Illustration par Lionel Samain pour Le Boudoir Numérique (©Le Boudoir Numérique)

3/4 – Envie d’en savoir plus sur l’IA mais un peu intimidé par le sujet ? Pas d’inquiétude, dans cette troisième partie de son interview avec Le Boudoir Numérique, Romain Chaumais, executive leader de l’entreprise française Fashion Data,  spécialisée dans l’IA appliquée à la mode, vous explique tout clairement. 

Par Ludmilla Intravaia

Le Boudoir Numérique : Dans les deux premières parties de notre entretien (lire ici et ), nous avons abordé, de manière très concrète, comment l’intelligence artificielle peut être utile à la mode. Je vous propose de clôturer cette discussion en nous penchant plus globalement sur ce qu’est l’IA et ses technologies. Mais tout d’abord, comment en est-on arrivé à prendre des décisions dans l’entreprise, en s’appuyant sur l’intelligence artificielle?

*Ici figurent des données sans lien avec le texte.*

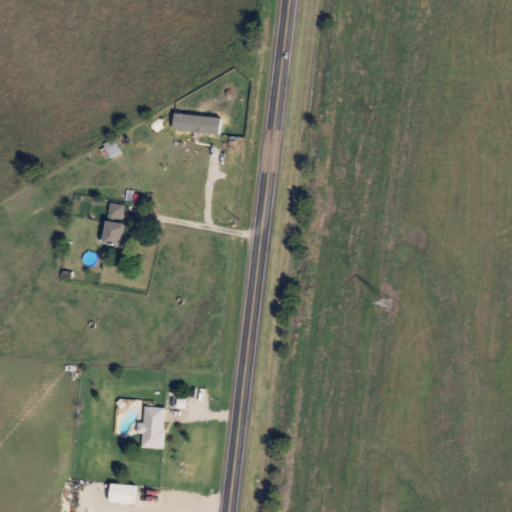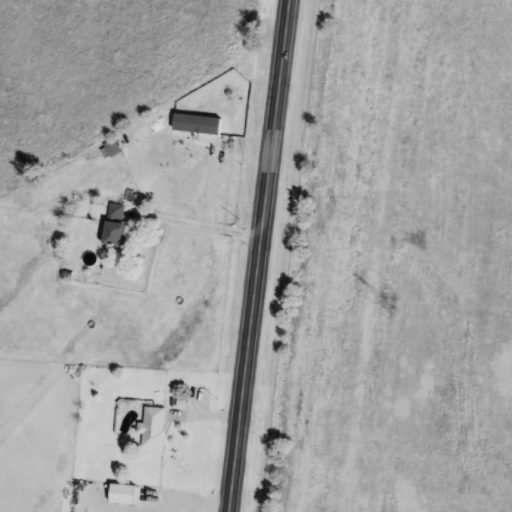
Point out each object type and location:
building: (113, 147)
building: (114, 147)
building: (117, 226)
building: (117, 226)
road: (202, 227)
road: (257, 255)
railway: (393, 256)
power tower: (388, 303)
road: (203, 416)
building: (154, 427)
building: (154, 427)
building: (123, 494)
building: (124, 494)
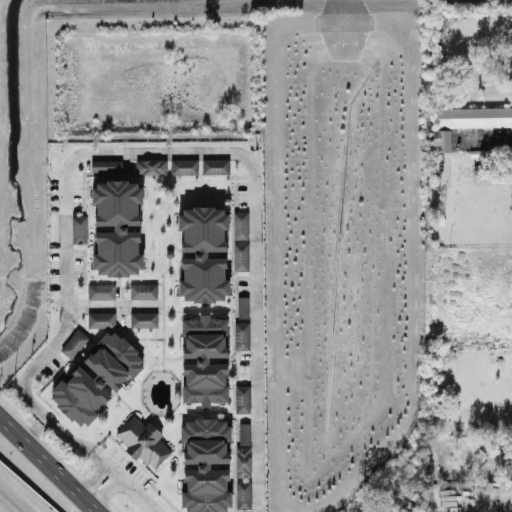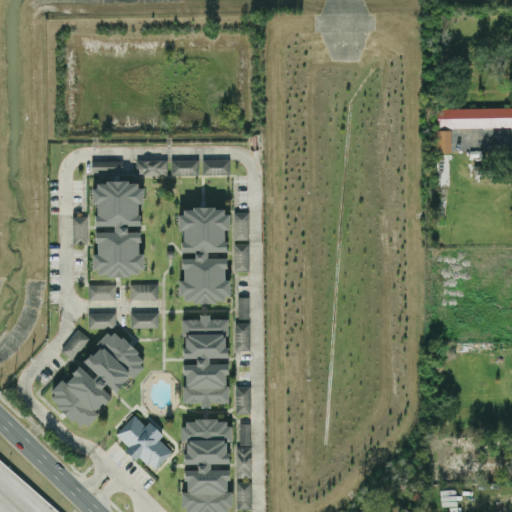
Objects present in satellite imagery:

Romain Chaumais, executive leader de Fashion Data : Le traitement de la donnée a souvent permis de mieux comprendre son activité pour effectivement améliorer la prise de décision, en obtenant la connaissance nécessaire à la réalisation de bons arbitrages. Cette démarche, suivie par les entreprises depuis quelques décennies maintenant, enregistre des progrès croissants. L’idée est d’analyser de plus en plus les infos possédées pour passer d'un jugement individuel intuitif à un jugement quantitatif collectif. On a d’abord commencé par le constat, basé sur des chiffres, afin de répondre à la question : Que s’est-il passé ? De cet état des lieux de ce qui venait de se dérouler, hier, avant-hier ou l’année dernière, il s’agissait de déduire des actions à mener pour améliorer et optimiser l'activité. C’est le reporting. Ensuite, on en est arrivé à une phase analytique au sens large pour répondre à la question : Pourquoi et comment cela s’est-il passé ? Et ainsi essayer de comprendre, par exemple, pourquoi un magasin fonctionne mieux qu’un autre, pourquoi tel article ne s’est pas vendu aussi bien que celui-là, pourquoi ce client est resté fidèle et l’autre pas. 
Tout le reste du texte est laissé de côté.